* _Tekstfragment_
=-=-=-=-=

Fragmenten uit mijn leven
In de vijftiger jaren woon ik op een klein kamertje bij
lieve jonge Drentse mensen. Ik ben net eenentwintig en hoofdleidster aan een
twee-klassige kleuterschool. Om met mijn vader bevriend(!) te blijven en mijn
moeder en broertje te mogen blijven zien, moet ik zestig gulden kostgeld per maand
blijven betalen omdat Pa door mijn vertrek anders ‘zo’n financiele strop heeft.’
Dat ik die strop ook heb is mijn eigen schuld, dan had ik
maar niet moeten vertrekken.
Een hoofdleidster moet in de plaats van de school wonen. Hem
interesseert het niet. Mij wel, want ik
moet me bij het Gemeentebestuur verantwoorden.
In die jaren, negentien zesenvijftig, leeft men veel
zuiniger dan nu in tweeduizend achttien.
Men herbouwt Nederland, de tweede wereldoorlog heeft zijn
sporen nog niet uitgewist. Nederland Herrijst, maar wonen eten en léven, is
duur. Producten die de afgelopen tien
jaar op de bon zijn geweest, zijn nog steeds schaars.

=-=-=-=-=

* _Gegevensverzameling_
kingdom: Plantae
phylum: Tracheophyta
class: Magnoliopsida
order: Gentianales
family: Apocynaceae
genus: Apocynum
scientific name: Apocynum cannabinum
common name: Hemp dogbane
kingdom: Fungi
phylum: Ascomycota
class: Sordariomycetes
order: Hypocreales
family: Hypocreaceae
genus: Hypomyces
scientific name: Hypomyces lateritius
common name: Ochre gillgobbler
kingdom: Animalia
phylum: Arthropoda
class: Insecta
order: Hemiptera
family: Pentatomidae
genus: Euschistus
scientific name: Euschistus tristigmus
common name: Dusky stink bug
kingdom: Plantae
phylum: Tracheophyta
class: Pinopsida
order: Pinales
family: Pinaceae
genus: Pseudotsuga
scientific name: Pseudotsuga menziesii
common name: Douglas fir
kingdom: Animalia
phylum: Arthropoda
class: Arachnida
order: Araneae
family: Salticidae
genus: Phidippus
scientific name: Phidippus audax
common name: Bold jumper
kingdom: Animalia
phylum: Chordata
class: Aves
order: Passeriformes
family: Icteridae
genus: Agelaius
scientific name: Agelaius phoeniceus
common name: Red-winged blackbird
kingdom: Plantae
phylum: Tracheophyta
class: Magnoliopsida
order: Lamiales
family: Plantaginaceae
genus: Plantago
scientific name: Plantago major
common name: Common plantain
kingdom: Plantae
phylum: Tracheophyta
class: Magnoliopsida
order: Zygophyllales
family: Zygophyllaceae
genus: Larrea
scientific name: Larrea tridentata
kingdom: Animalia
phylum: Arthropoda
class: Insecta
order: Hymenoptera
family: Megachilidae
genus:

=-=-=-=-=

* _Doel opdracht_
Zet het tekstfragment met herinneringen aan de jaren vijftig voort na de laatste zin.

* _Uitgewerkte oefening_
Ik ben zuinig, en kien, zoals zo velen, alles uit tot op de
cent. Ik houd een beetje mijn stand op. Laat
nooit merken dat ik bijna niet kan rondkomen, de eerste tijd. Gebroken veters
in mijn schoenen knoop ik weer aan elkaar. Dertig cent is drie dubbeltjes en in
plaats van nieuwe veters, koop ik twee appels.
Uit dezelfde besparingsmaatregelen smeer ik kunsthoning op
mijn brood. Een product dat echte honing
vervangt. Het is wel de helft goedkoper dan echte honing en men kan er langer
mee toe. Kunsthoning bevindt zich in een kartonnen beker, die van boven wijder is,
dan beneden. Het is een surrogaat, zoals we in en na de oorlog margarine hebben
leren kennen, koffiesurrogaat, zoetstof, kleizeep, namaakchocolade, neptabak en
andere voedingsmiddelen.
De lege kartons van de kunsthoning bewaar ik om er begoniastekjes
in te planten die later uitbundig bloeien op het kleine vensterbankje boven de
sinaasappelkistjes met boeken. Dat troost en brengt wat vrolijkheid binnen.
Het is mijn wondermiddel. Ik kan een theelepeltje vol kunsthoning
gebruiken als dressing met een beetje zout er bij,wanneer ik een struikje witlof
fijn snijd. Mijn salade bij twee aardappeltjes en een halve slavink en ik doe ook
een lepeltje in mijn koffie en thee.
Wekenlang eet ik ‘s morgens en ’s middags boterhammen met
slechts kunsthoning in een dun laagje er op gesmeerd. Trouwens, met een pond
witlof, mits rauw geconsumeerd, kan ik ook een hele week toe. Soms met een appel of een wortel erbij
gesneden. Ik ben zuinig als de gemeenste vrek.
Deze armoe wordt veroorzaakt door de afbetalingen voor mijn
kacheltje, lakens, handdoeken en de butagasfles.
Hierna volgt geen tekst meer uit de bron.